Todo por España

Nueva era. Tocaba resetearse y en eso estamos. Luis Enrique ha dado por archivado su fallido primer intento, porque no olvidemos que después del esperanzador arranque del asturiano (triunfo en Wembley y 6-0 a Croacia) nos pegamos una costalada ante los ingleses en el Villamarín que nos dejó sin la soñada Final a Cuatro de la Liga de Naciones. Me gustó la nueva puesta en escena. Veteranos (Ramos, Navas, Busquets, Jordi Alba, Parejo…) y noveles (Iñigo Martínez, Ceballos, Asensio, Morata, Rodrigo Moreno…) dando formato a un nuevo intento por reconquistar la bandera extraviada ante la fuga de talentos impuesta por la ley implacable del DNI: Puyol, Piqué (éste por decisión propia), Xavi, Xabi Alonso, Iniesta, Cesc, Silva, Villa o Torres. A Casillas no le incluyo. Yo le espero todavía. A sus 37 años es ahora mismo el portero español en mejor estado de forma.

Centenario. Mestalla fue el escenario idóneo para la cita. El Valencia ha cumplido 100 años de vida y el club che vive tiempos de ilusión, sumido entre dos posibles títulos a su alcance: la Copa del Rey y la Europa League. Cierto que el antiguo Luis Casanova no abarrotó sus gradas, pero no podemos exigir a la afición española que de la noche a la mañana se vuelque como si aquí no hubiese pasado nada. Han sido muchos palos seguidos desde el Mundial de Brasil (2014) y es ahora La Roja la que debe enamorar de nuevo a esa hinchada fiel y leal que se tiró cinco años comiendo caviar y que ahora se conforma con un buen bocata de calamares. Demos tiempo al tiempo.
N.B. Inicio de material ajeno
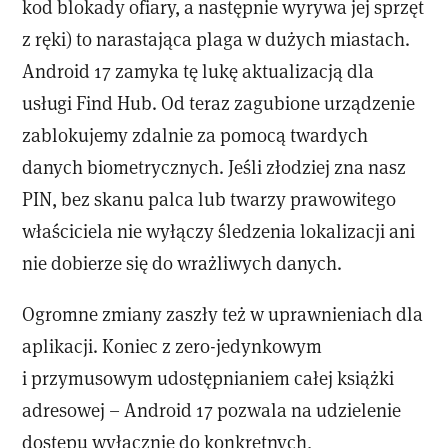
kod blokady ofiary, a następnie wyrywa jej sprzęt
z ręki) to narastająca plaga w dużych miastach.
Android 17 zamyka tę lukę aktualizacją dla
usługi Find Hub. Od teraz zagubione urządzenie
zablokujemy zdalnie za pomocą twardych
danych biometrycznych. Jeśli złodziej zna nasz
PIN, bez skanu palca lub twarzy prawowitego
właściciela nie wyłączy śledzenia lokalizacji ani
nie dobierze się do wrażliwych danych.
Ogromne zmiany zaszły też w uprawnieniach dla
aplikacji. Koniec z zero-jedynkowym
i przymusowym udostępnianiem całej książki
adresowej – Android 17 pozwala na udzielenie
dostępu wyłącznie do konkretnych,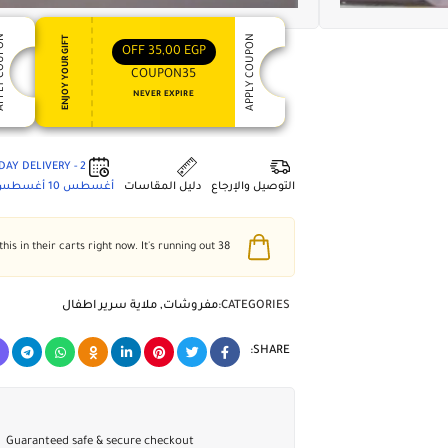
 COUPON
APPLY COUPON
ENJOY YOUR GIFT
OFF
35,00
EGP
COUPON35
NEVER EXPIRE
2 - DAY DELIVERY
التوصيل والإرجاع
دليل المقاسات
أغسطس 10
أغسطس 4
people have this in their carts right now. It's running out!
38
CATEGORIES:
مفروشات
,
ملاية سرير اطفال
SHARE:
Guaranteed safe & secure checkout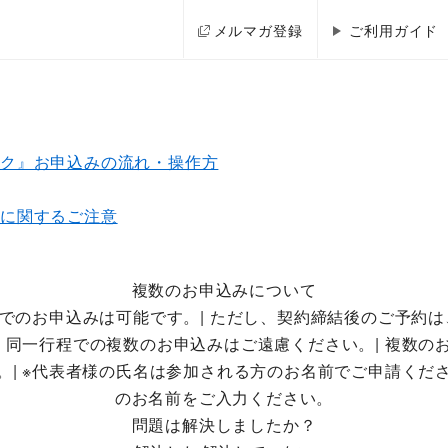
メルマガ登録
ご利用ガイド
ック』お申込みの流れ・操作方
クに関するご注意
複数のお申込みについて
-----|複数でのお申込みは可能です。| ただし、契約締結後の
・同一行程での複数のお申込みはご遠慮ください。| 複数
。| ※代表者様の氏名は参加される方のお名前でご申請くだ
のお名前をご入力ください。
問題は解決しましたか？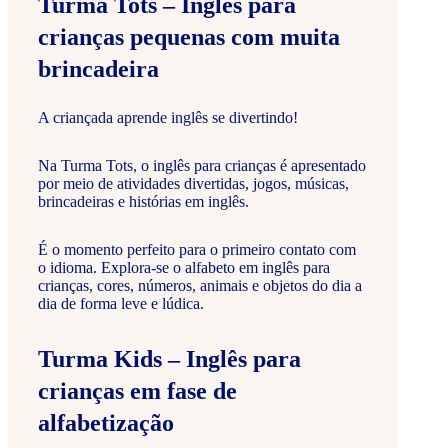
Turma Tots – Inglês para
crianças pequenas com muita
brincadeira
A criançada aprende inglês se divertindo!
Na Turma Tots, o inglês para crianças é apresentado
por meio de atividades divertidas, jogos, músicas,
brincadeiras e histórias em inglês.
É o momento perfeito para o primeiro contato com
o idioma. Explora-se o alfabeto em inglês para
crianças, cores, números, animais e objetos do dia a
dia de forma leve e lúdica.
Turma Kids – Inglês para
crianças em fase de
alfabetização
Bien Rodrigo. El jugar en casa ayudó a estimularle. Rodrigo Moreno abrió la lata en el mismo escenario en el que ha metido sus últimos nueve goles oficiales. El hispano-brasileño lleva una temporada prometedora y con España ya está asentado. Acumula cinco goles en sus 16 partidos con La Roja. Va a más.

All for Norge. Es el eslogan del país nórdico ("Todo por Noruega"). Lo conocí de primera mano en la víspera de nuestro triste estreno en la Eurocopa de 2000. Los noruegos nos ganaron en Rotterdam (en el estadio conocido como 'la bañera' donde juega el Feyenoord). Molina midió mal en una salida y ese gol irritó tanto a Camacho que no volvió a alinearlo. Miles de vikingos cantaban en las gradas su "all for Norge" hasta lograr callarnos. Pasados los años España vivió su Edad de Oro y ellos no dieron mucho más de sí. All for Spain (¡Todo por España!).

Artistas. En los rivales conocíamos a Odegaard, eterna promesa de Madrid, y King, un nueve que en el Bournemouth ya ha presentado sus reales en la Premier. Pero los que de verdad cuidaron la pelota fueron nuestros jugones. Parejo, en su segunda juventud, Ceballos y Asensio (reactivado tras la vuelta de Zidane al Bernabéu) tocaron con estilo, sentido y profundidad, con Jordi Alba y Navas como aliados en los costados. Pero nos falta gol, un mal epidémico en el fútbol moderno. El gol cuesta mucho encontrar. Los 'killers' son una especie en extinción. Pero se compensó con el debut de Canales. El cántabro es un ejemplo a seguir. Lo suyo es una lección de vida.

Sergio 'Panenka'. Se me agotan los elogios con nuestro capitán. Sólo él puede lanzar un penalti tan decisivo con esa naturalidad, con esa calidad, con esos bemoles. El sevillano es nuestra bandera, nuestra brújula, nuestro líder. El próximo sábado cumplirá 33 años. Está mejor que nunca. A tus pies, jefe.